You can see this most obviously in traffic and urban planning. They had limited technology and time to make decisions 100 years ago that have serious negative affects today.
AI will soon be able to run its own complex models and decisions can be fact based, rather than emotional.
As a programmer, I think it’s scary how AI is now able to write functioning programs out of natural language input now. Sure, it’s not perfect. It’s still pretty mediocre at the task. But a few years ago this was way outside the realm of possibility.
It can even correct the code it has written if there’s any error (with varying results).

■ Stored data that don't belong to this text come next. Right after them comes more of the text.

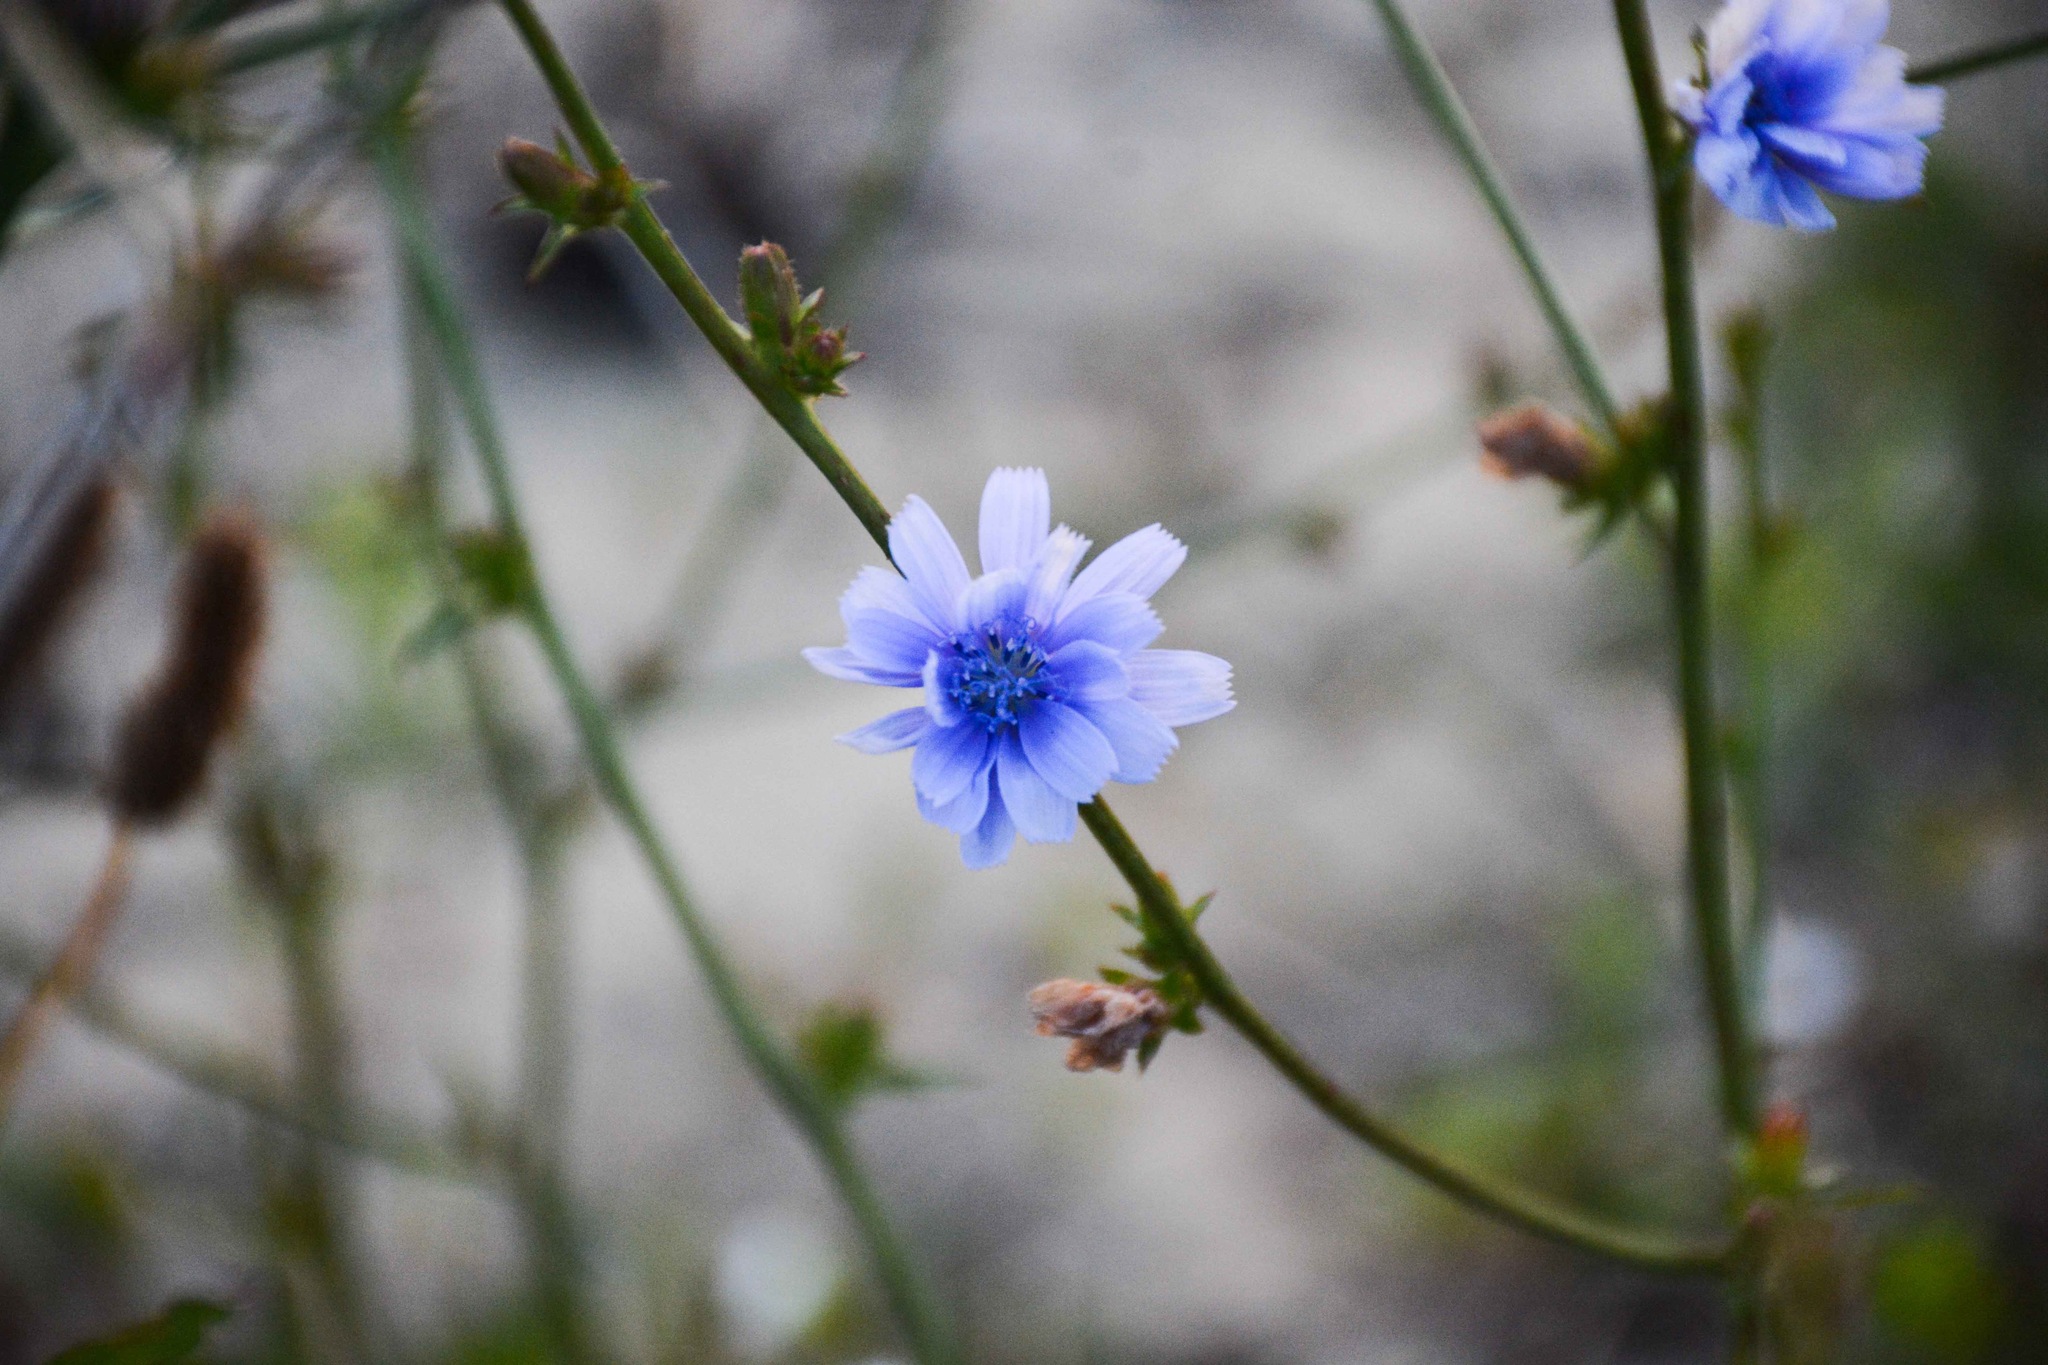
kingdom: Plantae
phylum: Tracheophyta
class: Magnoliopsida
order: Asterales
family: Asteraceae
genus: Cichorium
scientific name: Cichorium intybus
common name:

What will happen in five years time? Ten years? My fear is that it will only need to be “good enough” to replace most of the programmer’s work. Unlike self driving cars, where “good enough” isn’t good enough.
It’s a language model, it can’t even do math reliably. Yes, it produces code that works sometimes, but it also hallucinates functions that don’t exist or can introduce bugs you won’t notice at first glance.
And writing a script is different than extending an existing code base. How often do you really start a greenfield project?
I wouldn’t even know how to input a code base into ChatGPT to extend, do you just throw in hundreds of files with a 100k+ lines of code?
I guess LLM with plugins can solve most of the problems. ChatGPT can already interact with Wolfram Alpha to do math.
I can imagine similar plugins for code. Like it knows what kind of function it needs, so it interacts with a plugin that searches the code base to see if it exists. It might get back a snippets of candidates and examples how they’re used in the code already.
This is probably a difficult thing to achieve, but I don’t think it’s impossible. It’s probably going to take some time until something like this is made.
What regular people see as AI/ML is only a tip of an iceberg, that’s why it feels kind of useless. There are ML systems which design super strong yet lightweight geometries, there are systems which track legal documents of large companies making lawyers obsolete, heck even cameras in mobile phones today are hyper dependent on ML and AI. ChatGPT and image generators are just toys for consumers so that public can get slowly familiar with current tech.